───── Data under study ─────

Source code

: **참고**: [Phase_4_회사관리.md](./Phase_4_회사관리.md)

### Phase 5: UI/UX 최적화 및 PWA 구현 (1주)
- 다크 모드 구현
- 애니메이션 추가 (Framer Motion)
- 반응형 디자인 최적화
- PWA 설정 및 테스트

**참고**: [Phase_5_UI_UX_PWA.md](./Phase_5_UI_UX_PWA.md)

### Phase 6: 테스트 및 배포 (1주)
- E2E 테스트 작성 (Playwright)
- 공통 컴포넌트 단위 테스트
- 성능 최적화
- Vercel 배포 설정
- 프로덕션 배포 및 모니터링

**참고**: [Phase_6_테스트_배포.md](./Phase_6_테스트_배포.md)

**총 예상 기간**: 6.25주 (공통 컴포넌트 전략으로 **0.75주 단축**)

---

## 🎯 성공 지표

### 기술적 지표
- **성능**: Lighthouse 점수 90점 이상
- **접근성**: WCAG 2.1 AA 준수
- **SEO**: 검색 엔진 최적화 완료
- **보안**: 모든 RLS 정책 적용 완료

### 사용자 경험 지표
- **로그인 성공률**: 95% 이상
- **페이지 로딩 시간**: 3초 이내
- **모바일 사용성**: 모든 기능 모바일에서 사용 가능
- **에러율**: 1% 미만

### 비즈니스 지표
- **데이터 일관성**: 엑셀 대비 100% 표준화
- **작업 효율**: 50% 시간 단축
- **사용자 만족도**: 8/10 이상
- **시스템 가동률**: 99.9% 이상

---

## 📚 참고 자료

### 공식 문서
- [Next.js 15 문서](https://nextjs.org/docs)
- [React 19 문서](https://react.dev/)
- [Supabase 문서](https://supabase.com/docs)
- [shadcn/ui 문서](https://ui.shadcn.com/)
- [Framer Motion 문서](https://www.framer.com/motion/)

─────

Task statement:
Please report how many lines of the listing contain the word "컴포넌트", and include nothing beyond that number.

Output for this task:
2